– Ладно, – сдался я.

– Вот так бы и сразу, – сказал бригадир и сбросил.

Послать бы этого долбоящера, но треклятое раболепство перед начальством я всё никак не мог в себе побороть.

В коротеньком жёлтом халатике и скрученным полотенцем на голове вернулась Таня. Ее щёки слегка покраснели. Улыбнувшись, она развязала поясок на халате и опустилась мне на колени. Котяра, презрительно фыркнув, ретировался из комнаты.

Мы начали целоваться. Металлический шарик в ее языке стукался о мои зубы. Она надавила мне на плечи и я, увлекая ее за собой, лег на спину. Стал нелепо ёрзать задницей, стаскивая с себя предательски узкие джинсы.

– Я помогу, – сказала Таня.

Проворно стянула с меня штаны и трусы, бросила на пол. Поцеловала меня в шею, потом чуть прикусила мочку уха, и жадно впилась в губы. Больно сдавила мой член в кулаке, направила, и плавно, на выдохе, села. Сорвала с головы полотенце, по-киношному встряхнула влажными, пахнущими фруктовым шампунем, волосами и, постанывая, задвигала бедрами.

Курили на балконе. Таня, завернутая в одеяло, с растрепанными волосами, выпускала дым в открытое окно. На улице светало. На освещенной парковке возле палатки «Слоёный пирожок» пили кофе таксисты. На проспекте Циолковского мигали жёлтыми зрачками светофоры.

Таня выбросила окурок. Зевнула, прикрыв рот ладонью:

– Ой, если честно, я бы поспала. Сегодня ещё на консультацию в институт ехать…

Я понял, что меня культурно сливают. Но это было очень кстати. Через четыре часа начиналась моя рабочая смена. Я хотел добежать до дома, собраться, и хотя бы пару часов вздремнуть. А уходить сразу после секса выглядело бы не комильфо.

– Спать лучше вместе, а отсыпаться поодиночке, – глупо пошутил я.

Таня вышла меня проводить в коридор, включила свет. На ней снова был жёлтый халатик.

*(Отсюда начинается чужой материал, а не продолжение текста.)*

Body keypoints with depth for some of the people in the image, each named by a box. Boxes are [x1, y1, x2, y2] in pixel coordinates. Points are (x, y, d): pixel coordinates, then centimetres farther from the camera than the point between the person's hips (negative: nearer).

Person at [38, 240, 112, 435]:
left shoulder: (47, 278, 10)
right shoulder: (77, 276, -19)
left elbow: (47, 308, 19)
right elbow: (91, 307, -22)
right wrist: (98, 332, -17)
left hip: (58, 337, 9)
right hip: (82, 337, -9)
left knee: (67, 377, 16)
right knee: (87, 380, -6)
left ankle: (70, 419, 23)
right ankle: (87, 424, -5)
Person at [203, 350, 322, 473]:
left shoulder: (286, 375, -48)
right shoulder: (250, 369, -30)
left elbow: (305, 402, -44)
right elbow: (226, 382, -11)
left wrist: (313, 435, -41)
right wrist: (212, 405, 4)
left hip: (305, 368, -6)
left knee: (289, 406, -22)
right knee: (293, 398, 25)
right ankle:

– Лёш, надеюсь, без обид? Мне правда надо выспаться, и встать со свежей головой, у меня очень сложный экзамен, – сказала она и поцеловала меня в щёку.

– Да всё нормально, – улыбнулся я. – Я позвоню.

– Буду ждать.

Я набросил на плечи рюкзак, взял чехол с гитарой и вышел из квартиры.

– Лёш, а толстовка? – сказала Таня, приоткрыв железную дверь.

– Дарю, – ответил я, спускаясь по лестнице.

10

– С похмела, что ли? – подошёл ко мне Гоблин. Никакая мятная жвачка не могла заглушить тяжёлый тошнотворный запах его перегара.

– Да не выспался просто, – отступил на полшага я, спасаясь от убийственного амбре.

– А, ну ладно. А то я смотрю, ты чё-то помятый какой-то сегодня.

Он прищурился:

– От кого в глаз-то прилетело?

– Шальная пуля, – рефлекторно коснулся брови я.

– Понятно. Ну, если чё, обращайся, у меня фуфырик в раздевалке сныкан.

– Буду иметь в виду, – ответил я.

Гоблин убежал за новой накладной. Подобные благородные выпады с его стороны меня совсем не удивляли. Но великодушие Гоблина зависело от того, успел он опохмелиться или нет.


Утром, перед сменой, я купил в киоске пакетик быстрорастворимого кофе и полулитровую бутылку колы. Выпив половину, высыпал кофе в бутылку. Давясь пеной, я выхлебал этот термоядерный коктейль. Коктейль «Бодрость», как называли его на факультете мои однокурсники. Он не раз выручал нас перед экзаменами, если приходилось, к примеру, вызубрить курс античной литературы всего за одну ночь.

До обеда я чувствовал себя бодрячком. Но потом меня стало вырубать на ходу. Я ронял на пол хлеб. Несколько раз, по ошибке, угонял чужие телеги, за это мне чуть не набили морду. Перепутал позиции в накладной. Пришлось собирать заказ поновой. Светка кричала так, что раздувались вены на шее.

– Я вообще сегодня не в свою смену вышел, – защищался я каким-то не своим, бабьим голосом.